Jed and Angela turned suddenly towards the door, their eyes widening in horror as they realised that the shadow in Persephone’s hand was her gun. “I think you can put that in the past tense, Angela.”
“No, Persephone. You don’t understand...”
The lovers scrambled apart. Angela covered herself as best she could with a discarded shirt, since Jed had snatched up all the bedclothes to defend his genitals.
“All that bullshit about not wanting a man,” Persephone spat. “All that earnest advice you gave Serena about the trouble with having a lover who’s a slave to his hormones.”
“I couldn’t help it. I meant everything I said to Serena about men, but Jed was different. I didn’t want it to be like this, I swear. It just sort of happened. You’re not going to shoot me, are you? Say you’re not going to shoot me, Perse?”
Persephone raised the gun again.
“Don’t do it, please. Please, Persephone.”
It was Jed, pleading from beneath the duvet.
“Beg for me,” said Persephone. “Beg.”
~ * ~
There wasn’t much that Jed could do but agree to dig the hole. Persephone had him out in the garden as soon as darkness fell, on his hands and knees in the dirt, scrabbling away without a shovel. As he was digging, she knew that Jed would be planning his escape. But where would he go? Back to England to face the Gaians and almost certain death?

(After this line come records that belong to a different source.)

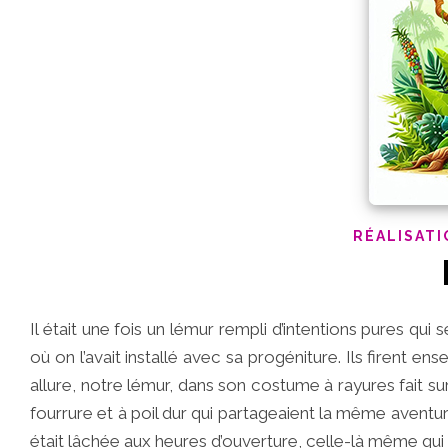
RÉALISATI
Il était une fois un lémur rempli d’intentions pures qui
où on l’avait installé avec sa progéniture. Ils firent ense
allure, notre lémur, dans son costume à rayures fait s
fourrure et à poil dur qui partageaient la même avent
était lâchée aux heures d’ouverture, celle-là même qui 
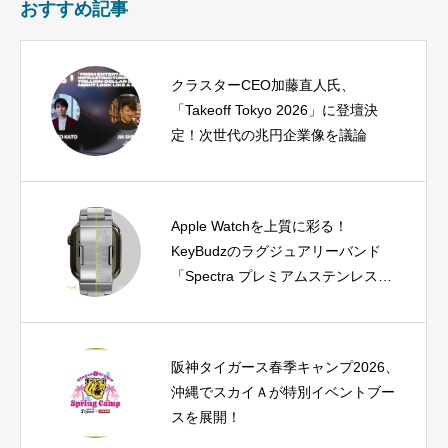
おすすめ記事
クラスターCEO加藤直人氏、
「Takeoff Tokyo 2026」に登壇決
定！次世代の兆円企業像を議論
Apple Watchを上質に彩る！
KeyBudzのラグジュアリーバンド
「Spectra プレミアムステンレスバ
ンド」が登場
阪神タイガース春季キャンプ2026、
沖縄でスカイＡが特別イベントブー
スを展開！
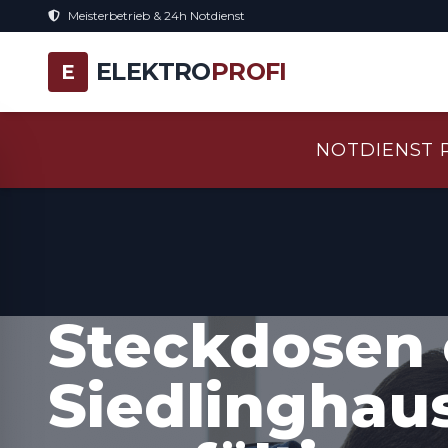
Meisterbetrieb & 24h Notdienst
ELEKTRO
PROFI
E
NOTDIENST 
Steckdosen 
Siedlinghau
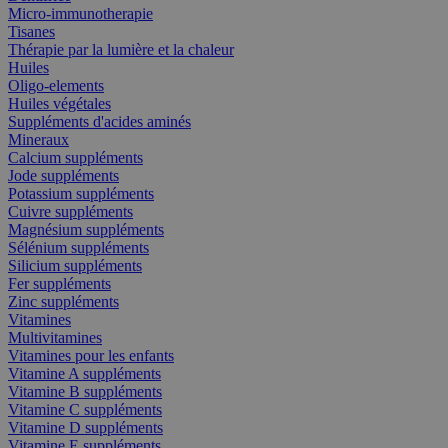
Micro-immunotherapie
Tisanes
Thérapie par la lumière et la chaleur
Huiles
Oligo-elements
Huiles végétales
Suppléments d'acides aminés
Mineraux
Calcium suppléments
Jode suppléments
Potassium suppléments
Cuivre suppléments
Magnésium suppléments
Sélénium suppléments
Silicium suppléments
Fer suppléments
Zinc suppléments
Vitamines
Multivitamines
Vitamines pour les enfants
Vitamine A suppléments
Vitamine B suppléments
Vitamine C suppléments
Vitamine D suppléments
Vitamine E suppléments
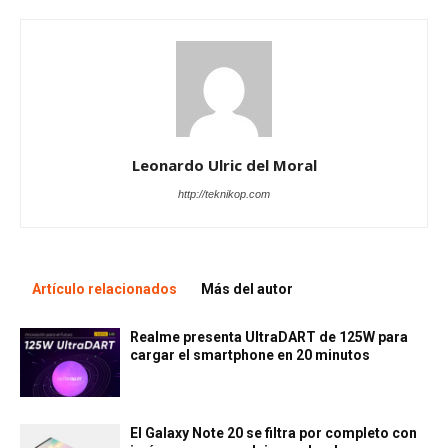
Leonardo Ulric del Moral
http://teknikop.com
Artículo relacionados
Más del autor
Realme presenta UltraDART de 125W para
cargar el smartphone en 20 minutos
El Galaxy Note 20 se filtra por completo con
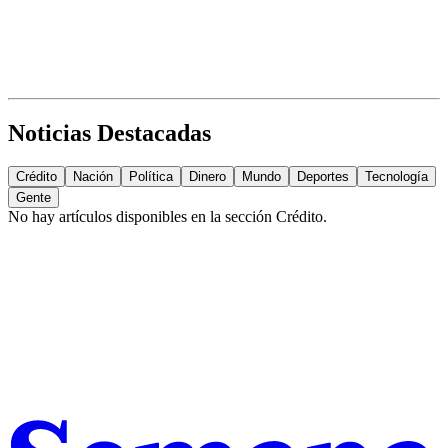
Noticias Destacadas
Crédito
Nación
Política
Dinero
Mundo
Deportes
Tecnología
Gente
No hay artículos disponibles en la sección
Crédito
.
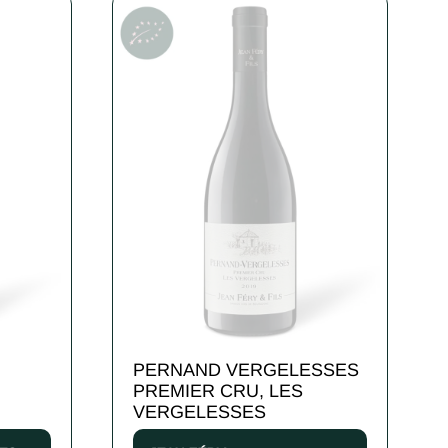
PERNAND VERGELESSES
PREMIER CRU, LES
VERGELESSES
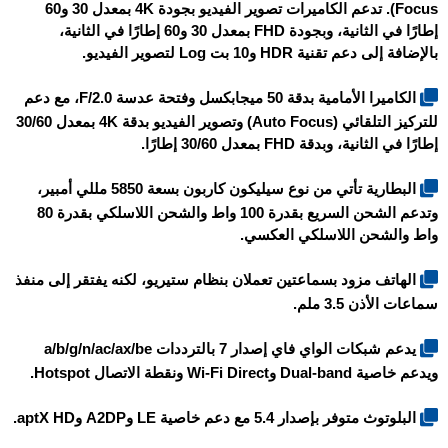
Focus). تدعم الكاميرات تصوير الفيديو بجودة 4K بمعدل 30 و60
إطارًا في الثانية، وبجودة FHD بمعدل 30 و60 إطارًا في الثانية،
بالإضافة إلى دعم تقنية HDR و10 بت Log لتصوير الفيديو.
الكاميرا الأمامية بدقة 50 ميجابكسل وفتحة عدسة F/2.0، مع دعم
للتركيز التلقائي (Auto Focus) وتصوير الفيديو بدقة 4K بمعدل 30/60
إطارًا في الثانية، وبدقة FHD بمعدل 30/60 إطارًا.
البطارية تأتي من نوع سيليكون كاربون بسعة 5850 مللي أمبير،
وتدعم الشحن السريع بقدرة 100 واط والشحن اللاسلكي بقدرة 80
واط والشحن اللاسلكي العكسي.
الهاتف مزود بسماعتين تعملان بنظام ستيريو، لكنه يفتقر إلى منفذ
سماعات الأذن 3.5 ملم.
يدعم شبكات الواي فاي إصدار 7 بالترددات a/b/g/n/ac/ax/be
ويدعم خاصية Dual-band وWi-Fi Direct ونقطة الاتصال Hotspot.
البلوتوث متوفر بإصدار 5.4 مع دعم خاصية LE وA2DP وaptX HD.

No, she thought almost sadly. He would stay. He probably wouldn’t even have the guts to leave her house.
Persephone had no doubt that there were plenty of women out there in the vast sprawl of Los Angeles who would gladly take Jed in, but once he stepped outside her gate without the safety of the car, it was more likely that some mutant veteran from the African wars would get to him first. She had made sure
it was well-known from the day Jed arrived in America that there were at least two of those crazy creatures in the canyon below her house, just lying in wait for a man to pass while they laboured under the bizarre notion that fresh sperm would give them back the humanity they had lost to chemical warfare.
“Come inside, Jed,” she commanded, when the hole had been filled and smoothed over. Jed sat in the corner of the vast cool lounge, never taking his eyes off Persephone as she sat in her chair, mobile phone in lap, pondering what to do next.
She had not asked Serena what she’d had done to Peter after finding him with the house-girl. For once, Serena hadn’t been bursting to boast about the qualifications of the surgeon or the astronomical cost, as she had done after each of her cosmetic ops. Jed’s face seemed to register a brief flicker of fear as Persephone picked up the phone and asked for Serena now. He couldn’t know, could he? Sometimes it was as though he were telepathic.